Page images and extracted text
══════

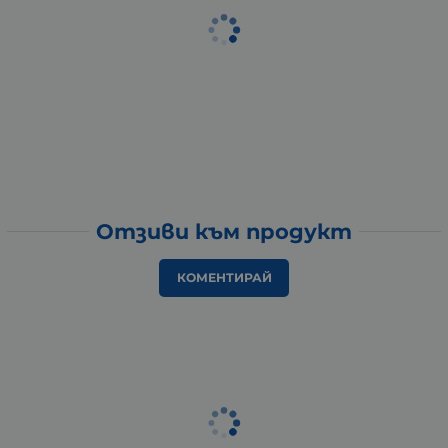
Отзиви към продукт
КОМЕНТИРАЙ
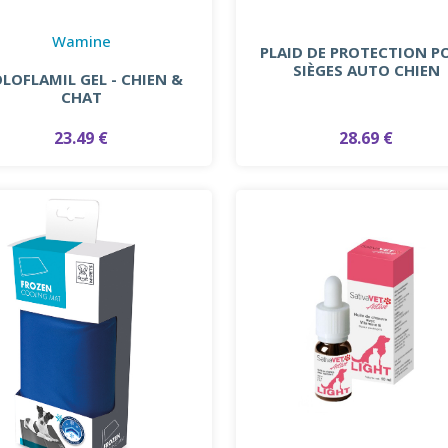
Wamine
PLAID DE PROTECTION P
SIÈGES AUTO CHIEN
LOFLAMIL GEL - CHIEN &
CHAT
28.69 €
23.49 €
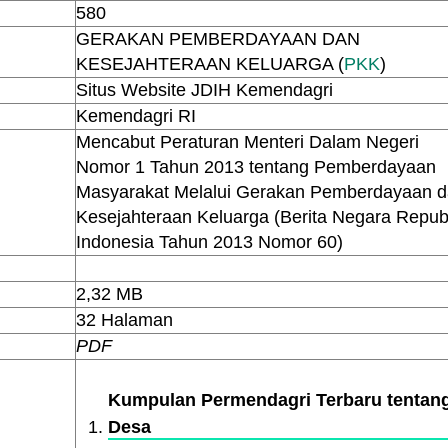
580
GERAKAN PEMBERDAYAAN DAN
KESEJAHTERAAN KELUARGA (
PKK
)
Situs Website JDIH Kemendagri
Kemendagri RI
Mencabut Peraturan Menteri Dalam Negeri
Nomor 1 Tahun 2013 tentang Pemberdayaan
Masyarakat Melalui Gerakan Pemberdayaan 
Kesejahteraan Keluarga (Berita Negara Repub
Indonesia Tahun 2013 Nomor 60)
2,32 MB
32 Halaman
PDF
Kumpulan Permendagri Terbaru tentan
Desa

══════

▶ **Instructions to follow**:
Please copy the entries in full. Leave each image out.

▶ **Reply**:
Отзиви към продукт
КОМЕНТИРАЙ
Wamine
PLAID DE PROTECTION P
SIÈGES AUTO CHIEN
LOFLAMIL GEL - CHIEN &
CHAT
28.69 €
23.49 €
580
GERAKAN PEMBERDAYAAN DAN
KESEJAHTERAAN KELUARGA (
PKK
)
Situs Website JDIH Kemendagri
Kemendagri RI
Mencabut Peraturan Menteri Dalam Negeri
Nomor 1 Tahun 2013 tentang Pemberdayaan
Masyarakat Melalui Gerakan Pemberdayaan 
Kesejahteraan Keluarga (Berita Negara Repub
Indonesia Tahun 2013 Nomor 60)
2,32 MB
32 Halaman
PDF
Kumpulan Permendagri Terbaru tentan
Desa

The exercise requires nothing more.